____ The records
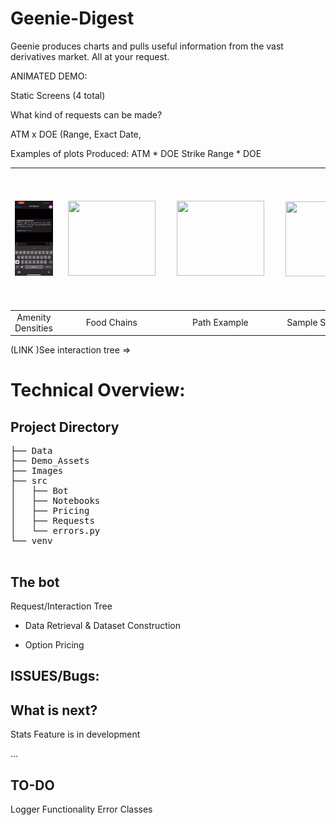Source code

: # Geenie-Digest

Geenie produces charts and pulls useful information from the vast derivatives market. All at your request.


ANIMATED DEMO:

Static Screens (4 total)


What kind of requests can be made?

ATM x DOE (Range, Exact Date, 

Examples of plots Produced:
ATM * DOE
Strike Range * DOE



| <img src="Demo_Assets/animated.gif" width=140 height = 120 vspace = 20/> |   <img src="Demo_Assets/" width=140 height = 120 hspace = 10/>|  <img src="Demo_Assets/" width=140 height=120 hspace = 10/> |  <img src="Demo_Assets/" width=140 height=120 hspace = 10 vspace = 50/>|
|:--:| :--:| :--:| :--:|
| Amenity Densities | Food Chains | Path Example | Sample Suggestions |




(LINK )See interaction tree =>


# Technical Overview:

## Project Directory
<pre>
├── Data
├── Demo_Assets
├── Images
├── src
│   ├── Bot
│   ├── Notebooks
│   ├── Pricing
│   ├── Requests
│   └── errors.py
└── venv

</pre>
## The bot

Request/Interaction Tree

- Data Retrieval & Dataset Construction

-  Option Pricing


## ISSUES/Bugs:


## What is next?

Stats Feature is in development

...

## TO-DO

Logger Functionality
Error Classes

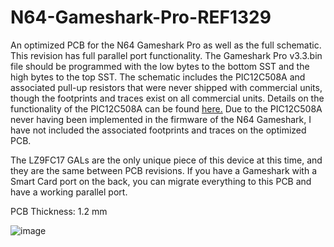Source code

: # N64-Gameshark-Pro-REF1329
An optimized PCB for the N64 Gameshark Pro as well as the full schematic. This revision has full parallel port functionality. The Gameshark Pro v3.3.bin file should be programmed with the low bytes to the bottom SST and the high bytes to the top SST. The schematic includes the PIC12C508A and associated pull-up resistors that were never shipped with commercial units, though the footprints and traces exist on all commercial units. Details on the functionality of the PIC12C508A can be found [here.](https://github.com/parasyte/picard) Due to the PIC12C508A never having been implemented in the firmware of the N64 Gameshark, I have not included the associated footprints and traces on the optimized PCB.

The LZ9FC17 GALs are the only unique piece of this device at this time, and they are the same between PCB revisions. If you have a Gameshark with a Smart Card port on the back, you can migrate everything to this PCB and have a working parallel port. 

PCB Thickness: 1.2 mm

![image](https://github.com/Modman/N64-Gameshark-Pro-REF1329/blob/main/REF1329%20Optimized.png)
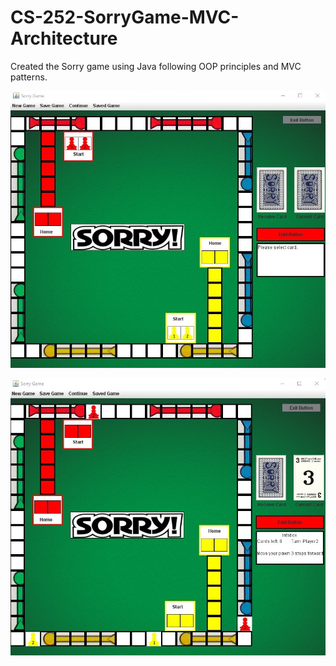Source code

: # CS-252-SorryGame-MVC-Architecture
Created the Sorry game using Java following OOP principles and MVC patterns.

![alt text](https://github.com/georgeleve/CS-252-SorryGame-MVC-Architecture/blob/master/picture.jpg)

![alt text](https://github.com/georgeleve/CS-252-SorryGame-MVC-Architecture/blob/master/picture2.jpg)

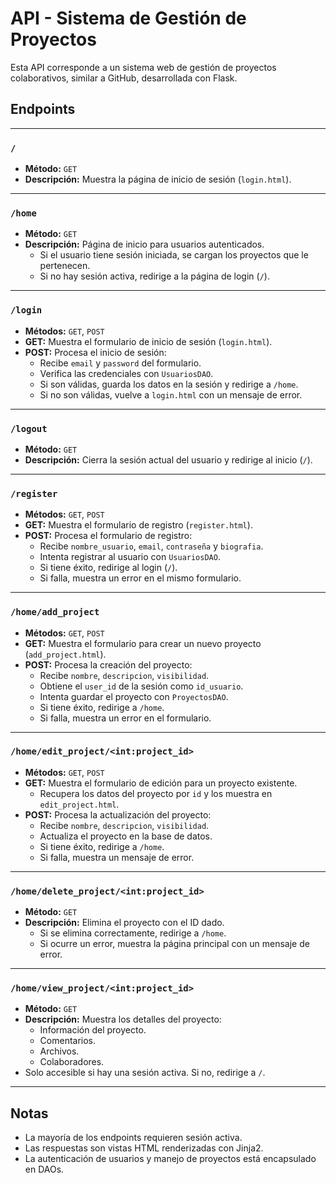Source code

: # API - Sistema de Gestión de Proyectos

Esta API corresponde a un sistema web de gestión de proyectos colaborativos, similar a GitHub, desarrollada con Flask.

## Endpoints

---

### `/`
- **Método:** `GET`
- **Descripción:** Muestra la página de inicio de sesión (`login.html`).

---

### `/home`
- **Método:** `GET`
- **Descripción:** Página de inicio para usuarios autenticados.
  - Si el usuario tiene sesión iniciada, se cargan los proyectos que le pertenecen.
  - Si no hay sesión activa, redirige a la página de login (`/`).

---

### `/login`
- **Métodos:** `GET`, `POST`
- **GET:** Muestra el formulario de inicio de sesión (`login.html`).
- **POST:** Procesa el inicio de sesión:
  - Recibe `email` y `password` del formulario.
  - Verifica las credenciales con `UsuariosDAO`.
  - Si son válidas, guarda los datos en la sesión y redirige a `/home`.
  - Si no son válidas, vuelve a `login.html` con un mensaje de error.

---

### `/logout`
- **Método:** `GET`
- **Descripción:** Cierra la sesión actual del usuario y redirige al inicio (`/`).

---

### `/register`
- **Métodos:** `GET`, `POST`
- **GET:** Muestra el formulario de registro (`register.html`).
- **POST:** Procesa el formulario de registro:
  - Recibe `nombre_usuario`, `email`, `contraseña` y `biografia`.
  - Intenta registrar al usuario con `UsuariosDAO`.
  - Si tiene éxito, redirige al login (`/`).
  - Si falla, muestra un error en el mismo formulario.

---

### `/home/add_project`
- **Métodos:** `GET`, `POST`
- **GET:** Muestra el formulario para crear un nuevo proyecto (`add_project.html`).
- **POST:** Procesa la creación del proyecto:
  - Recibe `nombre`, `descripcion`, `visibilidad`.
  - Obtiene el `user_id` de la sesión como `id_usuario`.
  - Intenta guardar el proyecto con `ProyectosDAO`.
  - Si tiene éxito, redirige a `/home`.
  - Si falla, muestra un error en el formulario.

---

### `/home/edit_project/<int:project_id>`
- **Métodos:** `GET`, `POST`
- **GET:** Muestra el formulario de edición para un proyecto existente.
  - Recupera los datos del proyecto por `id` y los muestra en `edit_project.html`.
- **POST:** Procesa la actualización del proyecto:
  - Recibe `nombre`, `descripcion`, `visibilidad`.
  - Actualiza el proyecto en la base de datos.
  - Si tiene éxito, redirige a `/home`.
  - Si falla, muestra un mensaje de error.

---

### `/home/delete_project/<int:project_id>`
- **Método:** `GET`
- **Descripción:** Elimina el proyecto con el ID dado.
  - Si se elimina correctamente, redirige a `/home`.
  - Si ocurre un error, muestra la página principal con un mensaje de error.

---

### `/home/view_project/<int:project_id>`
- **Método:** `GET`
- **Descripción:** Muestra los detalles del proyecto:
  - Información del proyecto.
  - Comentarios.
  - Archivos.
  - Colaboradores.
- Solo accesible si hay una sesión activa. Si no, redirige a `/`.

---

## Notas
- La mayoría de los endpoints requieren sesión activa.
- Las respuestas son vistas HTML renderizadas con Jinja2.
- La autenticación de usuarios y manejo de proyectos está encapsulado en DAOs.
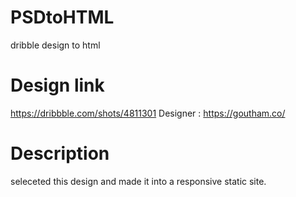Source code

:# PSDtoHTML
dribble design to html

# Design link
https://dribbble.com/shots/4811301
Designer : https://goutham.co/

# Description
seleceted this design and made it into a responsive static site.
________
### Aim of the task:
Rewrite all of the records above, replacing each "Gameshark" with "GameShark" and leaving everything else unchanged. Omit the pictures from your answer.

### Result for this exercise:
Source code

: # Geenie-Digest

Geenie produces charts and pulls useful information from the vast derivatives market. All at your request.


ANIMATED DEMO:

Static Screens (4 total)


What kind of requests can be made?

ATM x DOE (Range, Exact Date, 

Examples of plots Produced:
ATM * DOE
Strike Range * DOE



| <img src="Demo_Assets/animated.gif" width=140 height = 120 vspace = 20/> |   <img src="Demo_Assets/" width=140 height = 120 hspace = 10/>|  <img src="Demo_Assets/" width=140 height=120 hspace = 10/> |  <img src="Demo_Assets/" width=140 height=120 hspace = 10 vspace = 50/>|
|:--:| :--:| :--:| :--:|
| Amenity Densities | Food Chains | Path Example | Sample Suggestions |




(LINK )See interaction tree =>


# Technical Overview:

## Project Directory
<pre>
├── Data
├── Demo_Assets
├── Images
├── src
│   ├── Bot
│   ├── Notebooks
│   ├── Pricing
│   ├── Requests
│   └── errors.py
└── venv

</pre>
## The bot

Request/Interaction Tree

- Data Retrieval & Dataset Construction

-  Option Pricing


## ISSUES/Bugs:


## What is next?

Stats Feature is in development

...

## TO-DO

Logger Functionality
Error Classes

Source code

: # N64-GameShark-Pro-REF1329
An optimized PCB for the N64 GameShark Pro as well as the full schematic. This revision has full parallel port functionality. The GameShark Pro v3.3.bin file should be programmed with the low bytes to the bottom SST and the high bytes to the top SST. The schematic includes the PIC12C508A and associated pull-up resistors that were never shipped with commercial units, though the footprints and traces exist on all commercial units. Details on the functionality of the PIC12C508A can be found [here.](https://github.com/parasyte/picard) Due to the PIC12C508A never having been implemented in the firmware of the N64 GameShark, I have not included the associated footprints and traces on the optimized PCB.

The LZ9FC17 GALs are the only unique piece of this device at this time, and they are the same between PCB revisions. If you have a GameShark with a Smart Card port on the back, you can migrate everything to this PCB and have a working parallel port. 

PCB Thickness: 1.2 mm

![image](https://github.com/Modman/N64-GameShark-Pro-REF1329/blob/main/REF1329%20Optimized.png)
Source code

: # CS-252-SorryGame-MVC-Architecture
Created the Sorry game using Java following OOP principles and MVC patterns.

![alt text](https://github.com/georgeleve/CS-252-SorryGame-MVC-Architecture/blob/master/picture.jpg)

![alt text](https://github.com/georgeleve/CS-252-SorryGame-MVC-Architecture/blob/master/picture2.jpg)

Source code

: # API - Sistema de Gestión de Proyectos

Esta API corresponde a un sistema web de gestión de proyectos colaborativos, similar a GitHub, desarrollada con Flask.

## Endpoints

---

### `/`
- **Método:** `GET`
- **Descripción:** Muestra la página de inicio de sesión (`login.html`).

---

### `/home`
- **Método:** `GET`
- **Descripción:** Página de inicio para usuarios autenticados.
  - Si el usuario tiene sesión iniciada, se cargan los proyectos que le pertenecen.
  - Si no hay sesión activa, redirige a la página de login (`/`).

---

### `/login`
- **Métodos:** `GET`, `POST`
- **GET:** Muestra el formulario de inicio de sesión (`login.html`).
- **POST:** Procesa el inicio de sesión:
  - Recibe `email` y `password` del formulario.
  - Verifica las credenciales con `UsuariosDAO`.
  - Si son válidas, guarda los datos en la sesión y redirige a `/home`.
  - Si no son válidas, vuelve a `login.html` con un mensaje de error.

---

### `/logout`
- **Método:** `GET`
- **Descripción:** Cierra la sesión actual del usuario y redirige al inicio (`/`).

---

### `/register`
- **Métodos:** `GET`, `POST`
- **GET:** Muestra el formulario de registro (`register.html`).
- **POST:** Procesa el formulario de registro:
  - Recibe `nombre_usuario`, `email`, `contraseña` y `biografia`.
  - Intenta registrar al usuario con `UsuariosDAO`.
  - Si tiene éxito, redirige al login (`/`).
  - Si falla, muestra un error en el mismo formulario.

---

### `/home/add_project`
- **Métodos:** `GET`, `POST`
- **GET:** Muestra el formulario para crear un nuevo proyecto (`add_project.html`).
- **POST:** Procesa la creación del proyecto:
  - Recibe `nombre`, `descripcion`, `visibilidad`.
  - Obtiene el `user_id` de la sesión como `id_usuario`.
  - Intenta guardar el proyecto con `ProyectosDAO`.
  - Si tiene éxito, redirige a `/home`.
  - Si falla, muestra un error en el formulario.

---

### `/home/edit_project/<int:project_id>`
- **Métodos:** `GET`, `POST`
- **GET:** Muestra el formulario de edición para un proyecto existente.
  - Recupera los datos del proyecto por `id` y los muestra en `edit_project.html`.
- **POST:** Procesa la actualización del proyecto:
  - Recibe `nombre`, `descripcion`, `visibilidad`.
  - Actualiza el proyecto en la base de datos.
  - Si tiene éxito, redirige a `/home`.
  - Si falla, muestra un mensaje de error.

---

### `/home/delete_project/<int:project_id>`
- **Método:** `GET`
- **Descripción:** Elimina el proyecto con el ID dado.
  - Si se elimina correctamente, redirige a `/home`.
  - Si ocurre un error, muestra la página principal con un mensaje de error.

---

### `/home/view_project/<int:project_id>`
- **Método:** `GET`
- **Descripción:** Muestra los detalles del proyecto:
  - Información del proyecto.
  - Comentarios.
  - Archivos.
  - Colaboradores.
- Solo accesible si hay una sesión activa. Si no, redirige a `/`.

---

## Notas
- La mayoría de los endpoints requieren sesión activa.
- Las respuestas son vistas HTML renderizadas con Jinja2.
- La autenticación de usuarios y manejo de proyectos está encapsulado en DAOs.
Source code

:# PSDtoHTML
dribble design to html

# Design link
https://dribbble.com/shots/4811301
Designer : https://goutham.co/

# Description
seleceted this design and made it into a responsive static site.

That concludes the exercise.